Permission to Grief
Since Jason passed away I have heard so many people tell me things like: be strong; don’t cry; focus on the positive; don’t dwell on the sadness...
I know those words were spoken with good intentions and the people who have said them meant to show their love and care for me and my girls. I appreciate their hearts, but I cannot force myself to fake positivism, nor to deny my grief.
It’s been hard for me to embrace the tension that comes with holding on to hope and being grateful amidst the tragedy and pain of loosing my husband. Every one of the 269 days since Jason died have been like an emotionally and mentally bipolar roller coaster.

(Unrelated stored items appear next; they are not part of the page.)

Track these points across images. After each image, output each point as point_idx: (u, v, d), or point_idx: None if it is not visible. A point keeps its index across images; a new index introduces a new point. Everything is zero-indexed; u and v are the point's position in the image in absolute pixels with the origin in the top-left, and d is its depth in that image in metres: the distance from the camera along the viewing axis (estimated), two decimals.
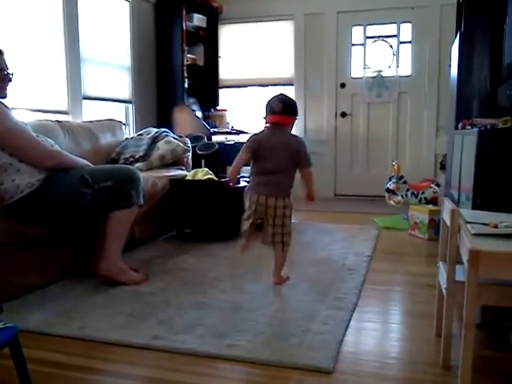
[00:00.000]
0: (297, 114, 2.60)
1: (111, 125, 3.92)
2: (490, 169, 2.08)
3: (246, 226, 2.52)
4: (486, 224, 1.54)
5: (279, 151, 2.44)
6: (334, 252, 3.15)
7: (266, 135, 2.52)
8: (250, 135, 2.62)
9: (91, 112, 4.24)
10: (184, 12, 4.92)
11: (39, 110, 3.62)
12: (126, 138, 3.97)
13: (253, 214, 2.47)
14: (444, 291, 1.69)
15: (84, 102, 4.08)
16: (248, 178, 2.62)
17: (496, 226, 1.51)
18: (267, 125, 2.56)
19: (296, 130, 5.64)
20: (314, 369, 1.63)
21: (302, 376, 1.60)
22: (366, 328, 2.02)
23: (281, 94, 2.61)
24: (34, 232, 2.41)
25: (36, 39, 3.59)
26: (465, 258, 1.41)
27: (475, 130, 2.22)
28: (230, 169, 2.63)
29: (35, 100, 3.59)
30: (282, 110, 2.49)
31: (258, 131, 2.61)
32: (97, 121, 3.81)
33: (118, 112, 4.75)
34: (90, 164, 2.65)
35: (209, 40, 5.57)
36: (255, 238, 2.55)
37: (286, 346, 1.78)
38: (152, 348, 1.80)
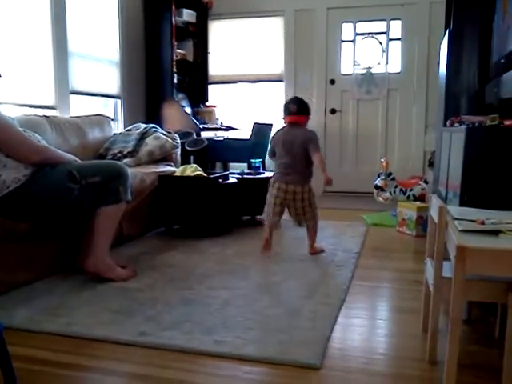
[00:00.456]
0: (309, 113, 3.04)
1: (99, 120, 3.89)
2: (477, 166, 2.09)
3: (270, 218, 2.92)
4: (473, 221, 1.55)
5: (296, 145, 2.87)
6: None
7: (283, 133, 2.98)
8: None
9: (79, 107, 4.20)
10: (173, 7, 4.88)
11: (26, 105, 3.58)
12: (115, 134, 3.94)
13: (277, 204, 2.89)
14: (431, 287, 1.70)
15: (72, 96, 4.04)
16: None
17: (483, 223, 1.52)
18: (285, 124, 3.01)
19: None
20: (301, 365, 1.64)
21: (289, 372, 1.60)
22: (353, 324, 2.02)
23: (295, 97, 3.12)
24: (21, 228, 2.38)
25: (23, 33, 3.54)
26: (452, 254, 1.42)
27: (463, 127, 2.23)
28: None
29: (22, 94, 3.55)
30: (296, 111, 2.94)
31: (278, 129, 3.10)
32: (85, 116, 3.78)
33: (106, 107, 4.71)
34: (77, 159, 2.63)
35: (198, 35, 5.54)
36: (279, 226, 3.08)
37: (273, 343, 1.78)
38: (139, 344, 1.79)
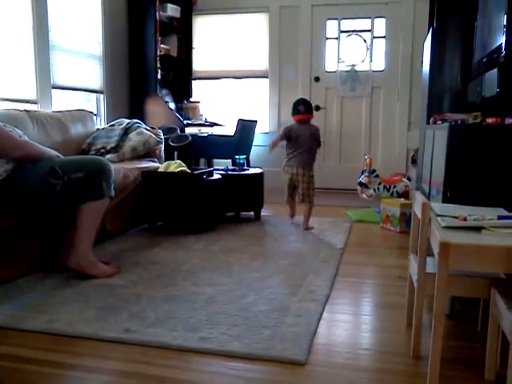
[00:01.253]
0: (312, 112, 3.80)
1: (82, 115, 3.84)
2: (460, 163, 2.12)
3: (287, 199, 3.74)
4: (455, 217, 1.57)
5: (305, 137, 3.61)
6: (306, 245, 3.17)
7: (295, 126, 3.67)
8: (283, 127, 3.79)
9: (61, 102, 4.14)
10: (157, 1, 4.84)
11: (6, 99, 3.52)
12: (97, 129, 3.90)
13: (289, 185, 3.63)
14: (415, 283, 1.72)
15: (53, 91, 3.98)
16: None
17: (465, 219, 1.53)
18: (294, 121, 3.70)
19: (270, 122, 5.65)
20: (287, 361, 1.64)
21: (275, 368, 1.61)
22: (338, 320, 2.03)
23: (302, 99, 3.82)
24: (2, 224, 2.34)
25: (2, 25, 3.48)
26: (435, 250, 1.43)
27: (446, 125, 2.25)
28: (269, 142, 3.77)
29: (2, 88, 3.49)
30: (304, 111, 3.69)
31: (288, 125, 3.74)
32: (67, 111, 3.73)
33: (88, 103, 4.66)
34: (59, 155, 2.60)
35: (183, 31, 5.51)
36: (295, 203, 3.77)
37: (259, 339, 1.78)
38: (124, 341, 1.78)
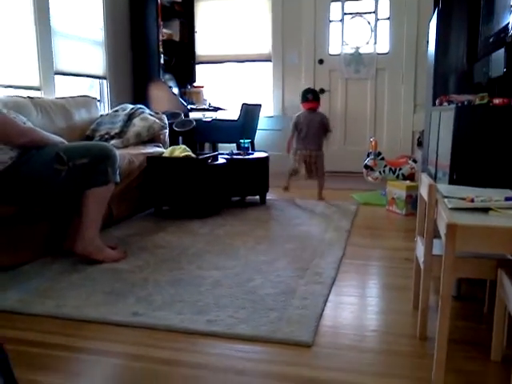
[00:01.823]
0: (319, 100, 4.26)
1: (85, 101, 3.83)
2: (466, 144, 2.10)
3: (293, 164, 4.15)
4: (462, 198, 1.56)
5: (313, 123, 4.09)
6: (312, 228, 3.17)
7: (304, 114, 4.15)
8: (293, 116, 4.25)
9: (64, 88, 4.13)
10: None
11: (9, 86, 3.51)
12: (101, 115, 3.89)
13: (300, 159, 4.11)
14: (421, 265, 1.72)
15: (56, 77, 3.96)
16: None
17: (472, 201, 1.52)
18: (303, 109, 4.18)
19: (274, 106, 5.61)
20: (293, 343, 1.65)
21: (281, 350, 1.61)
22: (344, 302, 2.04)
23: (309, 88, 4.34)
24: (7, 211, 2.35)
25: (4, 11, 3.45)
26: (442, 231, 1.42)
27: (452, 106, 2.23)
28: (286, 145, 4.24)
29: (5, 75, 3.48)
30: (313, 99, 4.14)
31: (298, 114, 4.20)
32: (70, 97, 3.72)
33: (92, 89, 4.64)
34: (64, 141, 2.59)
35: (185, 15, 5.45)
36: (296, 175, 4.22)
37: (265, 321, 1.79)
38: (131, 325, 1.79)
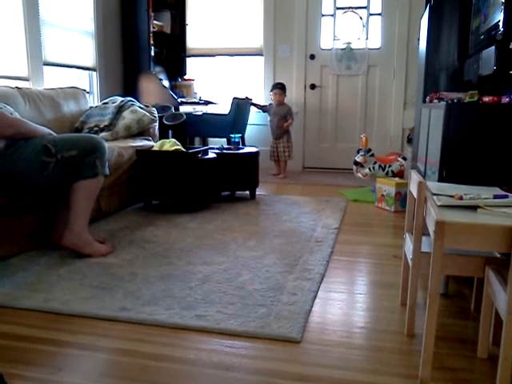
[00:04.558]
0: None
1: (74, 93, 3.79)
2: (456, 142, 2.11)
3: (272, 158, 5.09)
4: (451, 196, 1.57)
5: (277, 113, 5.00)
6: (302, 224, 3.17)
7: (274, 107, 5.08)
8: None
9: (53, 79, 4.08)
10: None
11: None
12: (91, 107, 3.85)
13: (272, 153, 5.09)
14: (410, 262, 1.73)
15: (45, 68, 3.91)
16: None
17: (461, 198, 1.53)
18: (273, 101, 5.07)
19: (265, 101, 5.60)
20: (282, 338, 1.65)
21: (270, 346, 1.62)
22: (333, 298, 2.04)
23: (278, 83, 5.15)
24: None
25: None
26: (431, 228, 1.43)
27: (443, 103, 2.24)
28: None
29: None
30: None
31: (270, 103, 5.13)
32: (59, 88, 3.67)
33: (81, 80, 4.59)
34: (52, 133, 2.56)
35: (176, 7, 5.41)
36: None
37: (254, 317, 1.79)
38: (119, 320, 1.78)
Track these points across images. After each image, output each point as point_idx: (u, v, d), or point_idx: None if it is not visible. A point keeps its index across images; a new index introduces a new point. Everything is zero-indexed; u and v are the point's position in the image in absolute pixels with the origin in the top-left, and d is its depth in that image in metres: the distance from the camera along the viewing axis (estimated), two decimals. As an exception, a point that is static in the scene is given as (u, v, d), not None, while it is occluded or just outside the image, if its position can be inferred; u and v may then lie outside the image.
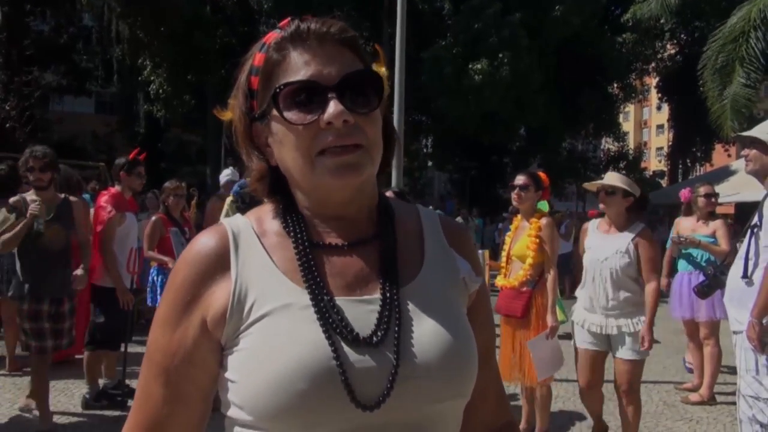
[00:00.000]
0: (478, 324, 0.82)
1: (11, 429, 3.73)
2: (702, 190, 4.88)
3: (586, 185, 3.60)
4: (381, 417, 0.69)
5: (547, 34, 18.15)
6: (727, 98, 10.65)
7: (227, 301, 0.73)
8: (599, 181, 3.39)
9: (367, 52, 0.80)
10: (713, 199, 4.82)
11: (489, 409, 0.89)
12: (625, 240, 3.26)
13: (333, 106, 0.70)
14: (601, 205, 3.35)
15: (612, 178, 3.33)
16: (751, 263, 2.61)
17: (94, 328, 4.12)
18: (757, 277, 2.55)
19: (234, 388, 0.72)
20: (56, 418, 3.90)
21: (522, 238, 3.62)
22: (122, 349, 4.25)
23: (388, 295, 0.74)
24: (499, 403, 0.91)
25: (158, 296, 4.81)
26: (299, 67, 0.73)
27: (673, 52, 25.57)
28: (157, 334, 0.76)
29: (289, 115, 0.72)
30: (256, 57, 0.77)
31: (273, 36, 0.76)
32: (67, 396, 4.34)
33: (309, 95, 0.72)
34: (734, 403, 2.82)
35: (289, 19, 0.76)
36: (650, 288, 3.20)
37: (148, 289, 4.92)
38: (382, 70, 0.80)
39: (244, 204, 4.25)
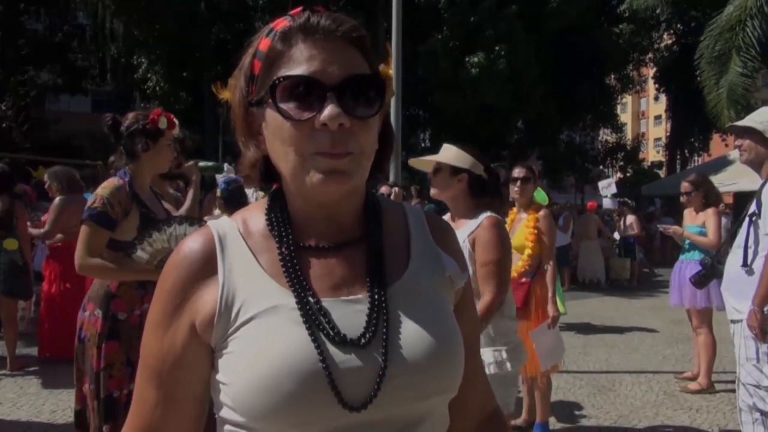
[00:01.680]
0: (463, 319, 0.84)
1: (13, 428, 3.74)
2: (685, 179, 4.91)
3: (411, 162, 2.69)
4: (369, 416, 0.70)
5: (544, 26, 18.09)
6: (724, 88, 10.66)
7: (215, 304, 0.73)
8: (427, 157, 2.56)
9: (375, 52, 0.78)
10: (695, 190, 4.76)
11: (478, 398, 0.91)
12: (461, 236, 2.36)
13: (330, 108, 0.69)
14: (432, 191, 2.53)
15: (441, 153, 2.49)
16: (750, 252, 2.61)
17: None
18: (757, 265, 2.55)
19: (225, 389, 0.73)
20: (59, 416, 3.91)
21: (520, 230, 3.63)
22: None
23: (375, 296, 0.75)
24: (484, 391, 0.94)
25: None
26: (302, 61, 0.71)
27: (670, 42, 25.53)
28: (149, 338, 0.77)
29: (286, 108, 0.71)
30: (262, 41, 0.75)
31: (282, 23, 0.74)
32: (70, 394, 4.35)
33: (308, 92, 0.70)
34: (734, 392, 2.83)
35: (301, 8, 0.75)
36: (481, 303, 2.30)
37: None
38: (390, 72, 0.79)
39: (230, 200, 4.22)
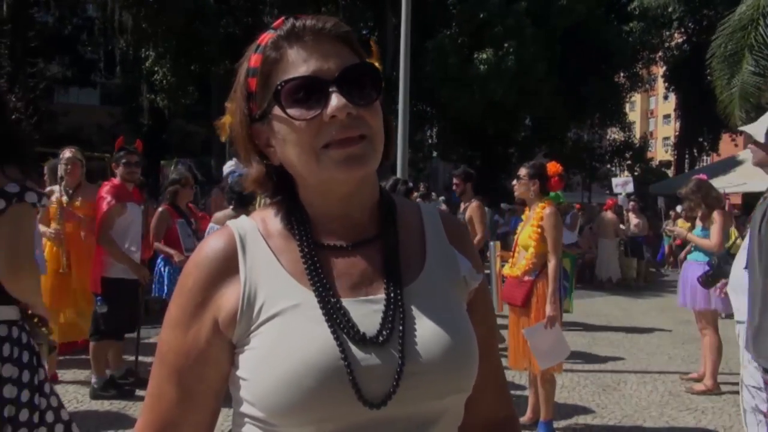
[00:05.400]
0: (477, 319, 0.84)
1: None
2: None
3: None
4: (387, 413, 0.72)
5: (553, 22, 17.98)
6: (736, 87, 10.57)
7: (237, 302, 0.75)
8: None
9: (362, 45, 0.81)
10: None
11: (487, 402, 0.90)
12: None
13: (336, 100, 0.72)
14: None
15: None
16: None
17: (97, 319, 4.15)
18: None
19: (246, 385, 0.74)
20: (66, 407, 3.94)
21: (526, 228, 3.62)
22: (131, 337, 4.28)
23: (392, 294, 0.76)
24: (498, 396, 0.93)
25: (164, 287, 4.84)
26: (298, 63, 0.74)
27: (680, 40, 25.34)
28: (169, 335, 0.78)
29: (292, 111, 0.73)
30: (252, 58, 0.78)
31: (267, 36, 0.77)
32: (75, 386, 4.39)
33: (310, 91, 0.73)
34: (739, 393, 2.81)
35: (282, 18, 0.78)
36: None
37: (155, 279, 4.96)
38: (377, 64, 0.81)
39: (235, 194, 4.25)
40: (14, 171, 1.64)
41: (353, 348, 0.72)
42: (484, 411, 0.90)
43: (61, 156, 4.57)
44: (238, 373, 0.75)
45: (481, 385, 0.82)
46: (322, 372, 0.70)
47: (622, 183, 11.79)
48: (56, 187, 4.50)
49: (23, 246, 1.71)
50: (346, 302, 0.75)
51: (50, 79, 22.05)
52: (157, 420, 0.78)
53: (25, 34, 18.78)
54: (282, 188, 0.82)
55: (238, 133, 0.81)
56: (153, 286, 4.97)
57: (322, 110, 0.72)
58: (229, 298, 0.76)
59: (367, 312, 0.75)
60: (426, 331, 0.75)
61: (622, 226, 11.10)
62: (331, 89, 0.72)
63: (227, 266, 0.77)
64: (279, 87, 0.74)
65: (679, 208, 10.68)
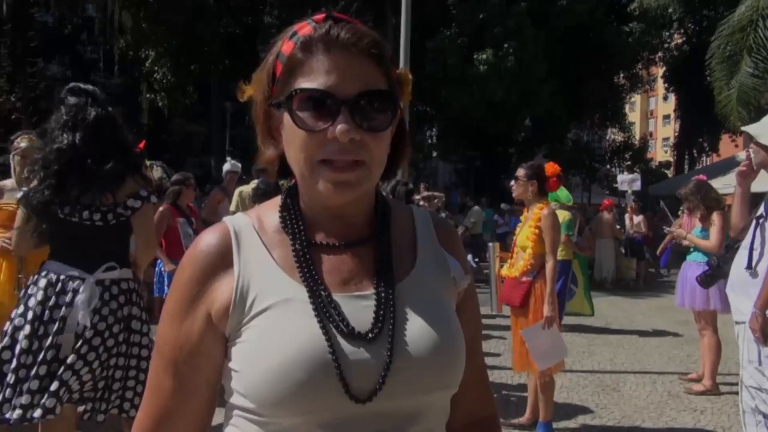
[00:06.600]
0: (464, 319, 0.86)
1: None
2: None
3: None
4: (374, 407, 0.73)
5: (553, 23, 17.99)
6: (734, 88, 10.59)
7: (230, 296, 0.77)
8: None
9: (392, 64, 0.79)
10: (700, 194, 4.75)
11: (470, 400, 0.91)
12: None
13: (342, 123, 0.72)
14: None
15: None
16: (756, 254, 2.60)
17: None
18: (762, 268, 2.55)
19: (237, 377, 0.76)
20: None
21: (524, 229, 3.63)
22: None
23: (383, 292, 0.78)
24: (480, 395, 0.95)
25: (165, 287, 4.85)
26: (320, 73, 0.74)
27: (680, 41, 25.34)
28: (166, 328, 0.80)
29: (301, 117, 0.74)
30: (285, 44, 0.77)
31: (305, 29, 0.76)
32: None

But I know that the very hard moments also help me to process my grief and to appreciate the very good moments. Happy-sad goes hand in hand.
It may sound weird, but I had to give myself permission to suffer, permission to be a mess. I had to tell my kids that they don’t need to be strong for me, and that it’s okay to fall apart, because as sure as the sun rises again each morning, we too will rise and fall, but most importantly get another chance each day to try again and again and again.
Chances are we won’t do this grief thing right, because there is no right way to grief. There is only honest and authentic ways to grief - and yes, it’s messy and uncomfortable. Such is life.
So, if you are grieving, or going through a bunch of painful emotions, of if you know someone who is, please give yourself and others your unconditional love and non-judging support. None of us is imune to the”bad” emotions. We are all in this together.